Children of Immigration

In the twenty-first century, immigration is the human face of globalization: the sounds, colors, and scents of a miniaturized, interconnected, and fragile world. According to the United Nations, in 2017 there were approximately 258 million international migrants, upward of 760 million internal migrants and millions more kith and kin left behind. The largest international corridors of human migration today are in Asia, Europe, and the Americas. Mass migration is generating a deep demographic transformation—giving rise to the children of immigrants as the fastest growing sector of the child and youth population in a number of high and middle-income countries across the world. The US — a country where immigration is at once history and destiny is a case in point: over 25 percent of children under the age of 18, a total of 18.7 million children, have an immigrant parent. Furthermore, a quarter of children in countries associated with the Organization for Economic Cooperation and Development (OECD) come from immigrant homes. In Amsterdam, Rotterdam and The Hague, two-thirds of the children biking to school this morning are the children of immigrants and refugees. In Berlin the number is approximately 40 percent. In NYC half the children in school come from immigrant homes. In California, over half of children who will walk through the classroom door tomorrow live in immigrant headed households.
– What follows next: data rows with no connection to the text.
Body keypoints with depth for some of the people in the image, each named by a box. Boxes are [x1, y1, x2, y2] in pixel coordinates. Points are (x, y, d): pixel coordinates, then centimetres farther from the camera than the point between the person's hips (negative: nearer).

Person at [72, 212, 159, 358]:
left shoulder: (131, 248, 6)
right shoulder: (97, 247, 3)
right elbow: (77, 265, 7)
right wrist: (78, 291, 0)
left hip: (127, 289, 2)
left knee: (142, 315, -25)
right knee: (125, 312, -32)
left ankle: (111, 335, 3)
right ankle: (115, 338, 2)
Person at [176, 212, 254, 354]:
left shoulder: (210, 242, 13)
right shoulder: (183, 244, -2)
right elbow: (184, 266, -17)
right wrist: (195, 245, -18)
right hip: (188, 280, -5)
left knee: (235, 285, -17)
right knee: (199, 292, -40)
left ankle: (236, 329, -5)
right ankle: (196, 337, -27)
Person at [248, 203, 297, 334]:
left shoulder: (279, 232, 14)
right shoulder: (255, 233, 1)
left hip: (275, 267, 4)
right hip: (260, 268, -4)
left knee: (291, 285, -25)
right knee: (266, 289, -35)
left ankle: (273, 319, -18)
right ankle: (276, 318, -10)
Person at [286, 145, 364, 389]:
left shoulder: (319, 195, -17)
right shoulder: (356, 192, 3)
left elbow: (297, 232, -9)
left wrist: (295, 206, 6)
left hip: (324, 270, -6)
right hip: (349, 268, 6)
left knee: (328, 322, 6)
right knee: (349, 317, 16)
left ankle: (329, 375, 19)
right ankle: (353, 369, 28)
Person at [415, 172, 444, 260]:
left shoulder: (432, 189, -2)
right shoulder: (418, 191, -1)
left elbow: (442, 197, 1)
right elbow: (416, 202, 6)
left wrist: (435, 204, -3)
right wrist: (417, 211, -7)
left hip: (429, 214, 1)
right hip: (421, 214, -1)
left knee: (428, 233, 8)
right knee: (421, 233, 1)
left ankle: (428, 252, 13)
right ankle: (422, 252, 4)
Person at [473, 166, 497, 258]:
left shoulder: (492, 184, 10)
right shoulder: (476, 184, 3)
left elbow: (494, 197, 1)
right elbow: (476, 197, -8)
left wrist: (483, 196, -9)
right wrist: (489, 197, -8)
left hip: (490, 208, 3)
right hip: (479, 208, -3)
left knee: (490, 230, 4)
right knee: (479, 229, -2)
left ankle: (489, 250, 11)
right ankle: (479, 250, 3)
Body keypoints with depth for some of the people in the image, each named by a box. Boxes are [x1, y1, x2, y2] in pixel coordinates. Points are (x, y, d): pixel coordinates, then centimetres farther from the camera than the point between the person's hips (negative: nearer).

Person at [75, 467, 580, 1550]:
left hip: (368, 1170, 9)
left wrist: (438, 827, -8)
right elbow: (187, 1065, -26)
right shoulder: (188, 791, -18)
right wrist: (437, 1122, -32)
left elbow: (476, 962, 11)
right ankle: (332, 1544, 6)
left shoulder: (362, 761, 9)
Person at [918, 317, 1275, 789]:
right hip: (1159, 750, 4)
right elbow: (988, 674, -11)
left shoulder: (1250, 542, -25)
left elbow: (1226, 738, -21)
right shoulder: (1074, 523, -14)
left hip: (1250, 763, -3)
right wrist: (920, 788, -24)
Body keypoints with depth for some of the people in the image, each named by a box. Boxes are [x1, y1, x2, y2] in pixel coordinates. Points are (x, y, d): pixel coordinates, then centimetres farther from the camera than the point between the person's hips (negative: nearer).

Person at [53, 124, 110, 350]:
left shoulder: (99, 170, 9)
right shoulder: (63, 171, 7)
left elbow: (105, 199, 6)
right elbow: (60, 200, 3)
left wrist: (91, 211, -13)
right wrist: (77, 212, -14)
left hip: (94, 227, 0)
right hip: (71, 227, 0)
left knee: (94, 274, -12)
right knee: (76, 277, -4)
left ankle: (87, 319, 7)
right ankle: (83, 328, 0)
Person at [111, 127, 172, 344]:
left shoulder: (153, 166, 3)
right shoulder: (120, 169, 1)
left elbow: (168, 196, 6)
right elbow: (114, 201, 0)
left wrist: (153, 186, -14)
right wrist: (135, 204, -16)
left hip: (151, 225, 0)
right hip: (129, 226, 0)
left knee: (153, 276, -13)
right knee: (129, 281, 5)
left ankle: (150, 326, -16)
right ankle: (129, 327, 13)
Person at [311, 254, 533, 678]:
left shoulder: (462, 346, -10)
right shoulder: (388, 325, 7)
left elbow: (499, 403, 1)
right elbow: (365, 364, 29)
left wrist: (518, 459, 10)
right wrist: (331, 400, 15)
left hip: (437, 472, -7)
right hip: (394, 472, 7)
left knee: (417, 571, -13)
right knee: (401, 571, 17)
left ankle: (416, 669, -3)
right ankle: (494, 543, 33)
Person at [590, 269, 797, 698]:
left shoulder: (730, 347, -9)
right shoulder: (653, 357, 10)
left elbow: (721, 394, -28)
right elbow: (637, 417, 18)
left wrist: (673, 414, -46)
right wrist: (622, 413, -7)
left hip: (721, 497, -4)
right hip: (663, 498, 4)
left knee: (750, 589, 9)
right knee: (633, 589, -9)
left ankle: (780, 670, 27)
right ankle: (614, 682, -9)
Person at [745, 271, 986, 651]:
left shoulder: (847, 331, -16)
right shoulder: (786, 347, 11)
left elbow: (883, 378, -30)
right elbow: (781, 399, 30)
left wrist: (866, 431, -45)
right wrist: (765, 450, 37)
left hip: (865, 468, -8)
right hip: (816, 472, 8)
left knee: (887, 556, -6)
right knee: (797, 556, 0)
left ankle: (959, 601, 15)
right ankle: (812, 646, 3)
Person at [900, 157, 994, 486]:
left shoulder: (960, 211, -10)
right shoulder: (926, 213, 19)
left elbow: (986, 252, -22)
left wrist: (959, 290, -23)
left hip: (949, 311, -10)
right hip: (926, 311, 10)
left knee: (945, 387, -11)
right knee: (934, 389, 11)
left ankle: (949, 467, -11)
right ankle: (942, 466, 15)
If the 20th century was the century of mass migrations, the twenty-first century will be the century of the children of immigrants — their schooling, their identities, their job prospects, their citizenship and well-being.

In this presentation, first, I will review the most recent data on major global migratory flows. Second, I turn to the data specifically pertinent to children and youth and their transitions to new societies. Third, I will offer some reflections on mass migration’s opportunities and challenges to the defining institutions of our society with a focus on schools.